▶ _About this task_
In duplicating the lines below, keep every word unchanged and drop the pictures.
- - - -
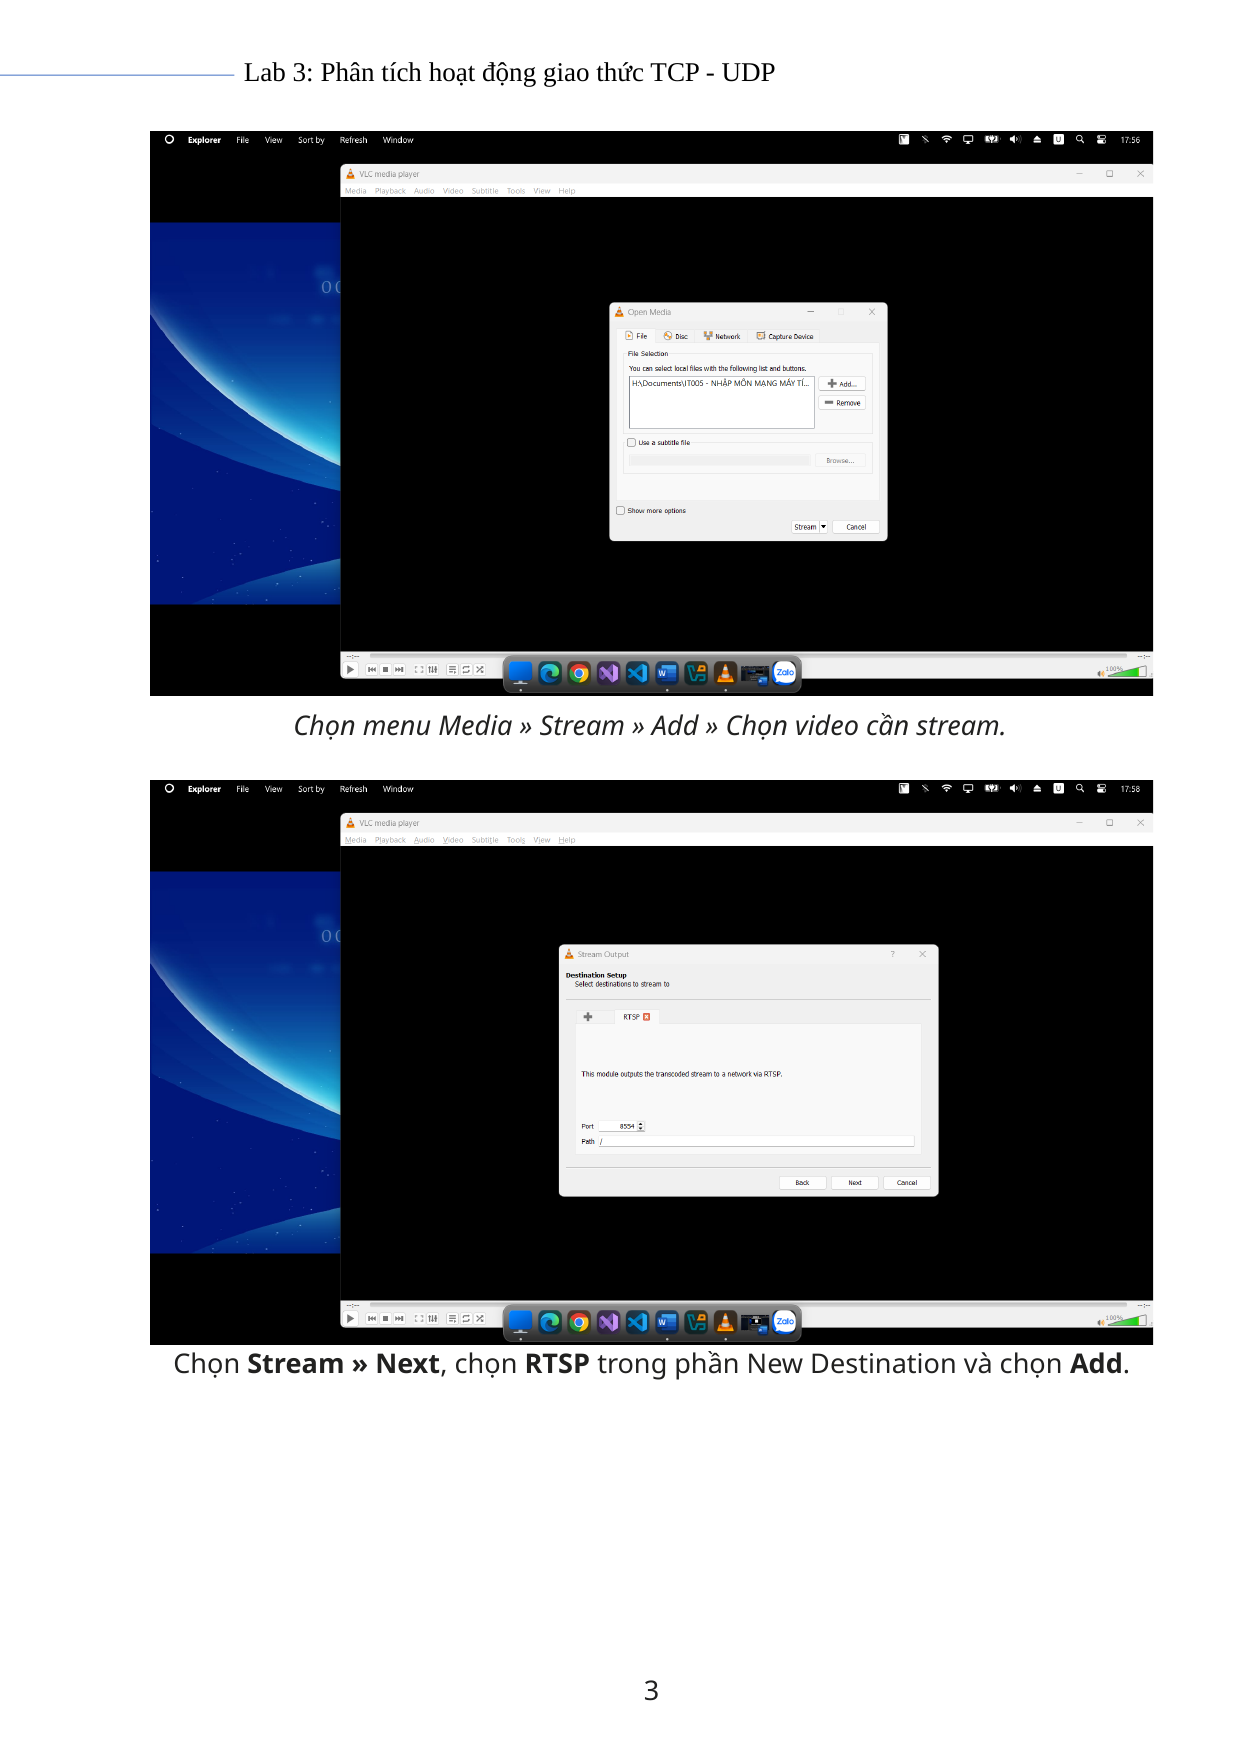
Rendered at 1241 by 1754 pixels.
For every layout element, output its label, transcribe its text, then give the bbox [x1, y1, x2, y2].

text Chọn Stream » Next, chọn RTSP trong phần New Destination và chọn Add. [150, 1345, 1153, 1381]
picture [150, 780, 1154, 1345]
picture [150, 131, 1154, 696]
text Chọn menu Media » Stream » Add » Chọn video cần stream. [150, 707, 1153, 743]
- - - -
▶ _Your response_
Rendered at 1241 by 1754 pixels.
For every layout element, output its label, transcribe its text, then give the bbox [x1, y1, x2, y2].

text Chọn Stream » Next, chọn RTSP trong phần New Destination và chọn Add. [150, 1345, 1153, 1381]
picture [150, 780, 1154, 1345]
picture [150, 131, 1154, 696]
text Chọn menu Media » Stream » Add » Chọn video cần stream. [150, 707, 1153, 743]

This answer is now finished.